WHAT THE TASK ASKS:
What is needed is every line of the data that includes the word "remote". Please copy each one.

RECORDS SHOWN:
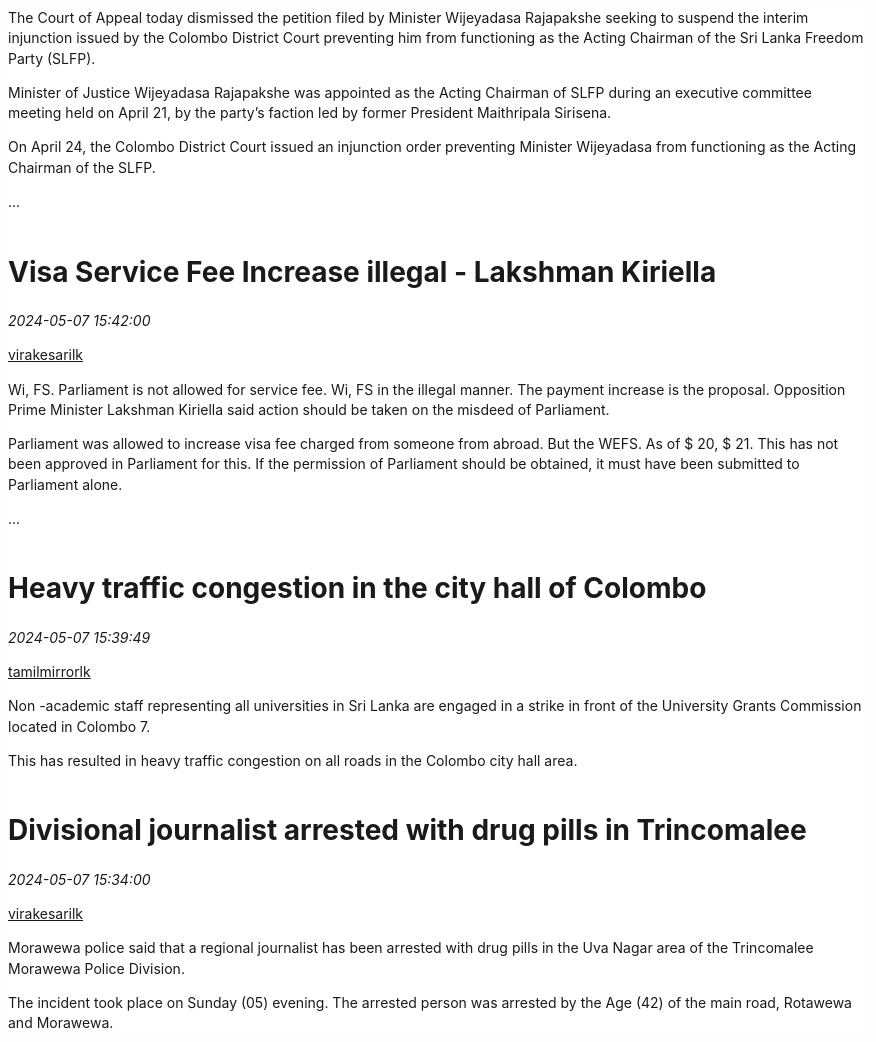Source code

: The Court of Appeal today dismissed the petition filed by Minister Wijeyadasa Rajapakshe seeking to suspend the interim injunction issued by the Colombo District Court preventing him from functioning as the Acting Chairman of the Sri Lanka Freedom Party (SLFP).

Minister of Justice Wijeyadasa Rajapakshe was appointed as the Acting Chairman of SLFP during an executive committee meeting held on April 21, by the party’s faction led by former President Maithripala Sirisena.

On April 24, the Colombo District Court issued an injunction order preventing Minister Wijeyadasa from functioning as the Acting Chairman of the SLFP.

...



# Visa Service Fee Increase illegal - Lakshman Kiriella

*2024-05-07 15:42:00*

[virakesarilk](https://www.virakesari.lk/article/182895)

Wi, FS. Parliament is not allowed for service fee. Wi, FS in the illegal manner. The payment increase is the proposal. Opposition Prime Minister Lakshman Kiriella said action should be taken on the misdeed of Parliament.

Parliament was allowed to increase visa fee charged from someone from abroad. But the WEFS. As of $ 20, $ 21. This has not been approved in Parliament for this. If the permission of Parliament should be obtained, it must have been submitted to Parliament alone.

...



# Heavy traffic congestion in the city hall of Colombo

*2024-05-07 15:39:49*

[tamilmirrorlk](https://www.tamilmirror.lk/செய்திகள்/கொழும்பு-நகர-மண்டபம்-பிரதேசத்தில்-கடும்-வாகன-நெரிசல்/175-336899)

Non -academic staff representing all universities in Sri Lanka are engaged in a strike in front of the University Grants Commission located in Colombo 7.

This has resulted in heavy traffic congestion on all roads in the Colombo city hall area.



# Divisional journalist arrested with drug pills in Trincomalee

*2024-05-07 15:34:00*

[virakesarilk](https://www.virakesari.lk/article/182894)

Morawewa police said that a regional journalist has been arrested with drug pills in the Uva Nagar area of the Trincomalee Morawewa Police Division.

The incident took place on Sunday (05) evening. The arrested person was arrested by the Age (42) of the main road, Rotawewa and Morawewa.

--

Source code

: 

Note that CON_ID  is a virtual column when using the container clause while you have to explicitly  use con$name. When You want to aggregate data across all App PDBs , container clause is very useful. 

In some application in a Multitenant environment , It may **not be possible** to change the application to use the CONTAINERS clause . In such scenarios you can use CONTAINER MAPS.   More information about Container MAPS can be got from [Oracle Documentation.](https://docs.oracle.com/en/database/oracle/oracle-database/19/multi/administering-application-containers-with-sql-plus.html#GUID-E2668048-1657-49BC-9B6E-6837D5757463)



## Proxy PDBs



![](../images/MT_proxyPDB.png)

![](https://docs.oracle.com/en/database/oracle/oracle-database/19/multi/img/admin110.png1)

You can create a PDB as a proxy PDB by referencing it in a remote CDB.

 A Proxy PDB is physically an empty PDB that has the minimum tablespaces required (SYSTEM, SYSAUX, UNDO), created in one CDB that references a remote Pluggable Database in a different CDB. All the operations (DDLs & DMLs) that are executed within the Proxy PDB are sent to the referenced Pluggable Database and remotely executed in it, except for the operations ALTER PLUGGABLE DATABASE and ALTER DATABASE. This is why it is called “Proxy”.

RESULT FOR THIS EXERCISE:
You can create a PDB as a proxy PDB by referencing it in a remote CDB.
 A Proxy PDB is physically an empty PDB that has the minimum tablespaces required (SYSTEM, SYSAUX, UNDO), created in one CDB that references a remote Pluggable Database in a different CDB. All the operations (DDLs & DMLs) that are executed within the Proxy PDB are sent to the referenced Pluggable Database and remotely executed in it, except for the operations ALTER PLUGGABLE DATABASE and ALTER DATABASE. This is why it is called “Proxy”.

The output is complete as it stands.